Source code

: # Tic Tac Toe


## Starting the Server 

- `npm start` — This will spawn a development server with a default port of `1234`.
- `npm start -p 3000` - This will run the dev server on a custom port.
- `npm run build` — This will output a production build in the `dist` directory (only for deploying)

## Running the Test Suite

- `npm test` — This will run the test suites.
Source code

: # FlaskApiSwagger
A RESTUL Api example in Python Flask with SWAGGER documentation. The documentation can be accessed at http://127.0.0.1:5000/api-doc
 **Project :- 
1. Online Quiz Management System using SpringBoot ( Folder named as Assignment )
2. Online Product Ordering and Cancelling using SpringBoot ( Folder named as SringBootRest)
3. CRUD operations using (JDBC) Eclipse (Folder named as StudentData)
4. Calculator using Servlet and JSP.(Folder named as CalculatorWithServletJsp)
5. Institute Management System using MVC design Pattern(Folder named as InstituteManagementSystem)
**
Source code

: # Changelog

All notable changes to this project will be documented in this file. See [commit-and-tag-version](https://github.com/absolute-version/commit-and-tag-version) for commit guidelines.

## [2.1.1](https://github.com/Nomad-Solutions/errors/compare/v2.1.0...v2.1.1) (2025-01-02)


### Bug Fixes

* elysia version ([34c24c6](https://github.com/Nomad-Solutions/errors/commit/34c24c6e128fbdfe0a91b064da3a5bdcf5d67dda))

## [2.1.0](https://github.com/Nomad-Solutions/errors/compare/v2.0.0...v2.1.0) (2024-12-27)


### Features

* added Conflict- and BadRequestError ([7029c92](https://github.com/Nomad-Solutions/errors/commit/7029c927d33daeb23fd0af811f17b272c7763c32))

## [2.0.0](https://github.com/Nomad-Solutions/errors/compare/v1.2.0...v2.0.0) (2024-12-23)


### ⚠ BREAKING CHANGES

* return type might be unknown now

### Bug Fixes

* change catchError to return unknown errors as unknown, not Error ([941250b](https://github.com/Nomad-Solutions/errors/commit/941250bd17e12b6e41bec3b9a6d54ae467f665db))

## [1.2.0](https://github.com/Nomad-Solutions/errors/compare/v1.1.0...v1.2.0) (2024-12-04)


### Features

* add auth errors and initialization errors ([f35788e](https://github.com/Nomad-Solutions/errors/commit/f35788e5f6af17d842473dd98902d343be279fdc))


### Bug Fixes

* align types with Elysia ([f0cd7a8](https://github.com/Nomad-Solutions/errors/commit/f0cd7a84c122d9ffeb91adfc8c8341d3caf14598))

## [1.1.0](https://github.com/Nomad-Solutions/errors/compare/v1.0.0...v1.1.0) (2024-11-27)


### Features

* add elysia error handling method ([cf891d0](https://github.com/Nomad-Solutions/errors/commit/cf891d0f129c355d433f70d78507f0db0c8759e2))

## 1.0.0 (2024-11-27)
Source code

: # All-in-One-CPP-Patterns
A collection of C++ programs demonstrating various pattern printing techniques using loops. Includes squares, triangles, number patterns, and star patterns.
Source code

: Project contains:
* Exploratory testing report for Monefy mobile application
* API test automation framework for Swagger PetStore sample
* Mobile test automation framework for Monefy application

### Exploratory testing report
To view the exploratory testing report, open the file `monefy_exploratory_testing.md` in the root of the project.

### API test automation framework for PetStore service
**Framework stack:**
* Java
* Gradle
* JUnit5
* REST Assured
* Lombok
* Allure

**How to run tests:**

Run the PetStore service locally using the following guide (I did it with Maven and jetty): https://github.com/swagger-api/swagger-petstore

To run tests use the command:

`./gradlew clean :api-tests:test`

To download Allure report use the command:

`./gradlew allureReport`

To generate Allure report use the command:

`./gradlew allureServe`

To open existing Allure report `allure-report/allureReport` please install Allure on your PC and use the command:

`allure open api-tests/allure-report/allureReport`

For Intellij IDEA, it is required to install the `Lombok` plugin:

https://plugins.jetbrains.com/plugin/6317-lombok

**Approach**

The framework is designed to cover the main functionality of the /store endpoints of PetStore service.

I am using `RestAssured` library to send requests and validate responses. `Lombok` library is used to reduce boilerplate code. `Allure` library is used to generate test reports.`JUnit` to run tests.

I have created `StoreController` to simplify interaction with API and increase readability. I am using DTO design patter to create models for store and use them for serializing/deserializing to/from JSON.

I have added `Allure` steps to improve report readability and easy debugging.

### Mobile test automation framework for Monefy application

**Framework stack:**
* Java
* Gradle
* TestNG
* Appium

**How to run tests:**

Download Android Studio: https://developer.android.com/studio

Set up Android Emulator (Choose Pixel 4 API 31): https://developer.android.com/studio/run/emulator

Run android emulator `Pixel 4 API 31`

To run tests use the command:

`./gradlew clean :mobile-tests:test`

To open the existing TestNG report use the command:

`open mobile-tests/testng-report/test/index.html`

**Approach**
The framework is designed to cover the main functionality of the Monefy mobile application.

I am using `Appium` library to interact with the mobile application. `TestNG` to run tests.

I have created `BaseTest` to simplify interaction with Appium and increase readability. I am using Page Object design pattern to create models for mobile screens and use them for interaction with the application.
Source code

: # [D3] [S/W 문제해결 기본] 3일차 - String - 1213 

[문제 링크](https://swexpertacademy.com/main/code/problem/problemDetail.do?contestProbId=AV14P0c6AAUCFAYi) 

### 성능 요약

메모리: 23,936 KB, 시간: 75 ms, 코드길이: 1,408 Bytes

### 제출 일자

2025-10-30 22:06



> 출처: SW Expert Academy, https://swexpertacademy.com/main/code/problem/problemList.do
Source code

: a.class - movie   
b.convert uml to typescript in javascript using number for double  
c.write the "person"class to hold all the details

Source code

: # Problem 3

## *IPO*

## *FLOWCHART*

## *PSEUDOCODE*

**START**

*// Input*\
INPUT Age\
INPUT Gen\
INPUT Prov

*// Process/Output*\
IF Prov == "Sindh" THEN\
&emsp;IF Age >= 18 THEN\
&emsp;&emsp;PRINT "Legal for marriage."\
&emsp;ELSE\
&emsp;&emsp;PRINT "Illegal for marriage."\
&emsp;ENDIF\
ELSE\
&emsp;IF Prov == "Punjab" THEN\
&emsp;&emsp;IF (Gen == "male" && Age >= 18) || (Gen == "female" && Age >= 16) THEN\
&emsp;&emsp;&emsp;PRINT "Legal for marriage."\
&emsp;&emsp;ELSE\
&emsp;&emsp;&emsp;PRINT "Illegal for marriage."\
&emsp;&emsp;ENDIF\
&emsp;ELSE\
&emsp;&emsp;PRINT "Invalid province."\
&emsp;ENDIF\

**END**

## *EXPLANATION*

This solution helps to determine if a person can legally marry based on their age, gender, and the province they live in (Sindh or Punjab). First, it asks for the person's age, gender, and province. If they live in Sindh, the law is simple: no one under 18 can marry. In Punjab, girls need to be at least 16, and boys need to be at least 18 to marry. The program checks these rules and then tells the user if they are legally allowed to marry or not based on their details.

- - - -

> Task details:
Reproduce the lines of the material above, starting with the line containing "2025-10-30 22:06" and going on through the line containing "## *EXPLANATION*".

> Result for this exercise:
2025-10-30 22:06



> 출처: SW Expert Academy, https://swexpertacademy.com/main/code/problem/problemList.do
Source code

: a.class - movie   
b.convert uml to typescript in javascript using number for double  
c.write the "person"class to hold all the details

Source code

: # Problem 3

## *IPO*

## *FLOWCHART*

## *PSEUDOCODE*

**START**

*// Input*\
INPUT Age\
INPUT Gen\
INPUT Prov

*// Process/Output*\
IF Prov == "Sindh" THEN\
&emsp;IF Age >= 18 THEN\
&emsp;&emsp;PRINT "Legal for marriage."\
&emsp;ELSE\
&emsp;&emsp;PRINT "Illegal for marriage."\
&emsp;ENDIF\
ELSE\
&emsp;IF Prov == "Punjab" THEN\
&emsp;&emsp;IF (Gen == "male" && Age >= 18) || (Gen == "female" && Age >= 16) THEN\
&emsp;&emsp;&emsp;PRINT "Legal for marriage."\
&emsp;&emsp;ELSE\
&emsp;&emsp;&emsp;PRINT "Illegal for marriage."\
&emsp;&emsp;ENDIF\
&emsp;ELSE\
&emsp;&emsp;PRINT "Invalid province."\
&emsp;ENDIF\

**END**

## *EXPLANATION*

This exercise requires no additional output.